How about changing '(' or ')' into three double-quotes '"""'? That will
solve splitting issue. But, I'm not sure how you would get back '(' or
')', without much coding.

--
William Park <op**********@yahoo.ca>, Toronto, Canada
ThinFlash: Linux thin-client on USB key (flash) drive
http://home.eol.ca/~parkw/thinflash.html
BashDiff: Super Bash shell
http://freshmeat.net/projects/bashdiff/
Jul 21 '05 #9

This thread has been closed and replies have been disabled. Please start a new discussion.

Similar topics

4
by: Dave Moore | last post by:
Hi All, Can anybody point me to a FAQ or similar that describes what all this stuff is about please?. I'm interfacing with a MySQL database if that's relavent. I've read a couple of books which...
1
by: Allan | last post by:
Hi All, I am having a problem parsing an xml file I am getting from another server. This is the portion of the xml I am getting I am interested in: <DestinationAddress> <City>Leawood</City>...
4
by: Vishal | last post by:
I need a simple method to find whether there are any instances of consecutive commas (more than 1) in a given string without parsing each character of the string.

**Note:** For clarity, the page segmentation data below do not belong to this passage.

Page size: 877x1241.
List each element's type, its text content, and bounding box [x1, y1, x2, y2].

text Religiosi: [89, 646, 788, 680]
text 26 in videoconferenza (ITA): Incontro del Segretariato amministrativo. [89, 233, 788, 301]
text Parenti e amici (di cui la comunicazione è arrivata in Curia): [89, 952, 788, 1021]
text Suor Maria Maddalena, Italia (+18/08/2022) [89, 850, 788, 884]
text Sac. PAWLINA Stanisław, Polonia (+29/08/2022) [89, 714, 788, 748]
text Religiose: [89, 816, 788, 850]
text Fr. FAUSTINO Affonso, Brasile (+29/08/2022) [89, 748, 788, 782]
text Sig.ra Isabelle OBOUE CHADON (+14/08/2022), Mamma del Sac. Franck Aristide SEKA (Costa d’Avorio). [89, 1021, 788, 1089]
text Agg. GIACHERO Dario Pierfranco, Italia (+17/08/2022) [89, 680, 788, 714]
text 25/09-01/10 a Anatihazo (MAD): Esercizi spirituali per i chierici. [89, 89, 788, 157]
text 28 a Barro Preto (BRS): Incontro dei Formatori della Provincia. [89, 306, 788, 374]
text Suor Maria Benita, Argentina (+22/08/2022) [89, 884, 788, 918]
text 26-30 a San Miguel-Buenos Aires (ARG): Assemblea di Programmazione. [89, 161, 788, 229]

I tried with strtok() with comma...
8
by: Frank Rizzo | last post by:
Hello, I'd like to have the following structure in my XML file <lname, _fname, _minit> <status>it is all good</status> </lname, _fname, _minit> But apparently, there is a problem with...
24
by: dmitrey | last post by:
Hi all, I looked to the PEPs & didn't find a proposition to remove brackets & commas for to make Python func call syntax caml- or tcl- like: instead of result = myfun(param1, myfun2(param5,...
9
by: korovev76 | last post by:
Hello everybody. I'm wondering how to iterate over a tuple like this while saving A and C in a list. My problem is that C sometimes is a tuple of the same structure itself...
9
by: Bruce | last post by:
I'm outputting form content into a csv file. If a comma is used in one of the fields, however, it will interpret to go to next column. Is there a workaround? Thanks. $fp = fopen('my.csv','a');...
4
by: E11esar | last post by:
Hi there. This could be a curious one. Has anybody come across a solution to remove stray commas that appear within strings in a CSV file please? In effect I have many address fields that are...
0
by: Charles Arthur | last post by:
How do i turn on java script on a villaon, callus and itel keypad mobile phone
0
by: ryjfgjl | last post by:
In our work, we often receive Excel tables with data in the same format. If we want to analyze these data, it can be difficult to analyze them because the data is spread across multiple Excel files...
0
by: emmanuelkatto | last post by:
Hi All, I am Emmanuel katto from Uganda. I want to ask what challenges you've faced while migrating a website to cloud. Please let me know. Thanks! Emmanuel
0
BarryA
by: BarryA | last post by:
What are the essential steps and strategies outlined in the Data Structures and Algorithms (DSA) roadmap for aspiring data scientists? How can individuals effectively utilize this roadmap to progress...
1
by: Sonnysonu | last post by:
This is the data of csv file 1 2 3 1 2 3 1 2 3 1 2 3 2 3 2 3 3 the lengths should be different i have to store the data by column-wise with in the specific length. suppose the i have to...
0
by: Hystou | last post by:
There are some requirements for setting up RAID: 1. The motherboard and BIOS support RAID configuration. 2. The motherboard has 2 or more available SATA protocol SSD/HDD slots (including MSATA, M.2...
0
jinu1996
by: jinu1996 | last post by:
In today's digital age, having a compelling online presence is paramount for businesses aiming to thrive in a competitive landscape. At the heart of this digital strategy lies an intricately woven...
0
by: Hystou | last post by:
Overview: Windows 11 and 10 have less user interface control over operating system update behaviour than previous versions of Windows. In Windows 11 and 10, there is no way to turn off the Windows...
0
tracyyun
by: tracyyun | last post by:
Dear forum friends, With the development of smart home technology, a variety of wireless communication protocols have appeared on the market, such as Zigbee, Z-Wave, Wi-Fi, Bluetooth, etc. Each...

By using Bytes.com and it's services, you agree to our Privacy Policy and Terms of Use.

To disable or enable advertisements and analytics tracking please visit the manage ads & tracking page.